Lo acontecido antes, durante y después del proceso electoral me deja una impresión de claroscuro. La misma ley electoral demuestra tener contornos borrosos y una autoridad limitada. Se descubren lagunas legales que ocasionan pleitos entre las diversas instancias políticas y electorales (véase como ejemplo el conflicto ubuesco que se vive actualmente en el municipio de Monterrey entre cabildo, congreso y tribunal).
Estas imprecisiones legales contribuyeron a generar un clima de desconfianza hacia las autoridades electorales que avivó la fuerte contestación que nació al darse a conocer los resultados de la última elección presidencial.
Con estas protestas, no me cabe duda que estamos entrando – otra vez – en un proceso destructivo del que saldrán muy pocas cosas buenas. No que las considere injustificadas o sin sustento, al contrario, pero la completa oposición y la falta de apertura al consenso de las diversas fracciones me hace temer una esterilidad de las reivindicaciones de la calle.
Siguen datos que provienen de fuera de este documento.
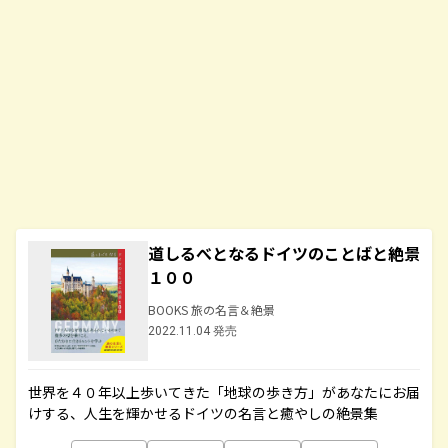
道しるべとなるドイツのことばと絶景
１００
BOOKS 旅の名言＆絶景
2022.11.04 発売
世界を４０年以上歩いてきた「地球の歩き方」があなたにお届
けする、人生を輝かせるドイツの名言と癒やしの絶景集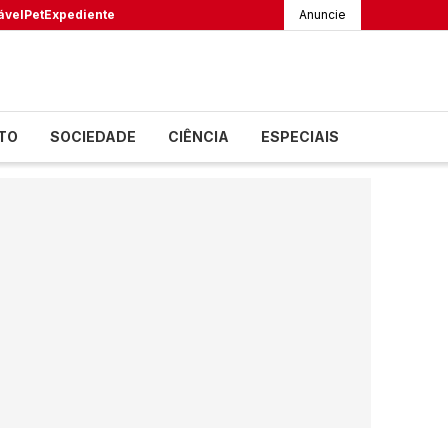
ável
Pet
Expediente
Anuncie
TO
SOCIEDADE
CIÊNCIA
ESPECIAIS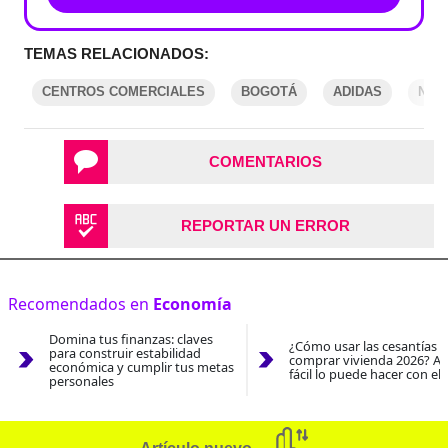
TEMAS RELACIONADOS:
CENTROS COMERCIALES
BOGOTÁ
ADIDAS
NIK
COMENTARIOS
REPORTAR UN ERROR
Recomendados en
Economía
Domina tus finanzas: claves
¿Cómo usar las cesantías 
para construir estabilidad
comprar vivienda 2026? As
económica y cumplir tus metas
fácil lo puede hacer con el
personales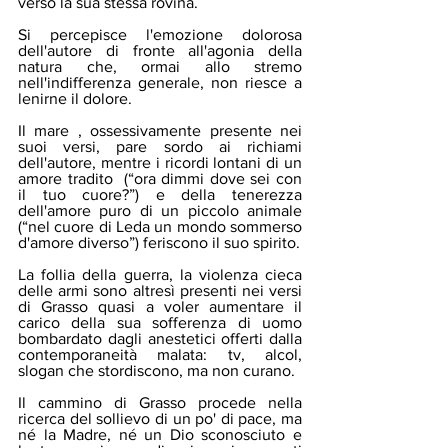
verso la sua stessa rovina. 
Si percepisce l'emozione dolorosa 
dell'autore di fronte all'agonia della 
natura che, ormai allo stremo 
nell'indifferenza generale, non riesce a 
lenirne il dolore.
Il mare , ossessivamente presente nei 
suoi versi, pare sordo ai richiami 
dell'autore, mentre i ricordi lontani di un 
amore tradito  (“ora dimmi dove sei con 
il tuo cuore?”) e della tenerezza 
dell'amore puro di un piccolo animale  
(“nel cuore di Leda un mondo sommerso 
d'amore diverso”) feriscono il suo spirito.
La follia della guerra, la violenza cieca 
delle armi sono altresì presenti nei versi 
di Grasso quasi a voler aumentare il 
carico della sua sofferenza di uomo 
bombardato dagli anestetici offerti dalla 
contemporaneità malata: tv, alcol, 
slogan che stordiscono, ma non curano.
Il cammino di Grasso procede nella 
ricerca del sollievo di un po' di pace, ma 
né la Madre, né un Dio sconosciuto e 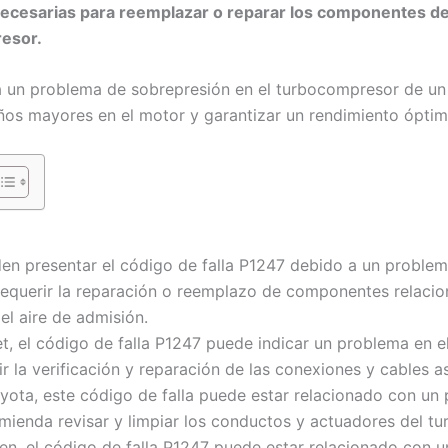
ecesarias para reemplazar o reparar los componentes de
esor.
ca un problema de sobrepresión en el turbocompresor de un
ños mayores en el motor y garantizar un rendimiento óptim
 presentar el código de falla P1247 debido a un problema
equerir la reparación o reemplazo de componentes relacio
el aire de admisión.
t, el código de falla P1247 puede indicar un problema en el
ir la verificación y reparación de las conexiones y cables a
ota, este código de falla puede estar relacionado con un 
mienda revisar y limpiar los conductos y actuadores del t
n, el código de falla P1247 puede estar relacionado con u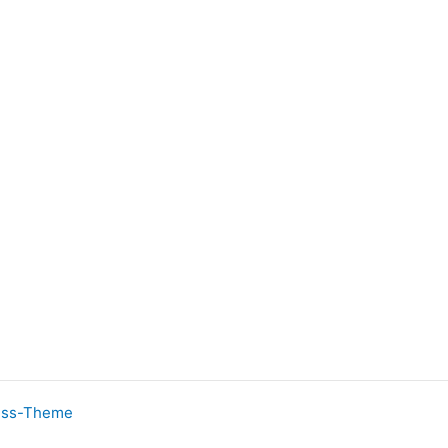
ess-Theme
De un lado se encuentra un poder electo – legal pero no necesariamente legítimo – que no tiene interés en soltar lo que la mayoría de los gobiernos extranjeros ya reconocieron; y del otro coexiste una amplia ola de oposición que pide anular una elección que parece difícil de anular legalmente.
El nudo central de esta polarización se ubica en la cuestión de la (in)equidad de la elección. De hecho, me parece que el conflicto postelectoral proseguirá en razón de la dificultad a evaluar y juzgar objetivamente la equidad de un proceso electoral (es decir sin tomar en cuenta las ideologías ni las opiniones personales, pero sólo los hechos).
¿Con qué instrumentos comparar las prácticas para influir el voto que aplicaron a diversos grados todos los partidos? ¿Cómo medir la influencia del apoyo de ciertos medios a EPN en comparación con de los casi 6 años de precampaña de AMLO?
Considero que estamos atrapados en un círculo vicioso que cada protagonista juzga únicamente con su subjetividad y siguiendo sus propios intereses, cuando para el bien del país, habría que salir de este mecanismo autodestructivo lo más pronto posible. No podemos permitirnos otro conflicto como el del 2006, que no dejó resultado positivo alguno y que sólo llevó a una campaña 2012 llena de rencores entre candidatos y simpatizantes de los partidos.
A este nivel, la presencia de la calle pueden resultar fundamentales para presionar a los dirigentes a que encuentren lo más pronto posible un compromiso. Invito a observar lo que sucede a menudo en Europa, donde la presión de las protestas populares pueden ser tan fuertes que los partidos tienen que dejar a un lado sus pequeños intereses electorales – y en cierta medida también los poderosos intereses privados que los animan – para abandonar medidas impopulares y encontrar soluciones de compromiso con sus oponentes políticos, con el fin de sacar adelante las reformas vitales para el porvenir del país.
Así como en Grecia, Bélgica e Italia últimamente (y como en Francia, el Reino Unido y España en épocas anteriores), llegó el tiempo de instaurar un acuerdo de unión nacional en México. Por difícil que parezca, considerando las tensiones actuales, no creo que sea imposible. ¿No existe el ejemplo de la Ley de Víctimas que está negociando el movimiento por la Paz de Javier Sicilia a base de diálogo y negociación?
Concretamente, ¿qué forma podría tomar tal acuerdo? Un gobierno de unión nacional podría formarse en torno a un calendario preciso de reformas para enfrentar la crisis económica mundial, la inseguridad y la pobreza, que son temas que trascienden las ideologías políticas. Dicho gobierno abarcaría todas las corrientes políticas de los diferentes estratos de la Federación, las ONG, las instituciones educativas, los intelectuales, la iniciativa privada, los medios de comunicación, las organizaciones sociales, y obviamente los ciudadanos, con el único fin de construir el mejor futuro posible para el país.
Esperemos que la calle sepa persuadir los actuales dirigentes de la urgencia de una transición hacia un funcionamiento normal del sistema político, minimizando así las consecuencias nefastas de las tensiones sociales que perjudican la gobernabilidad del país.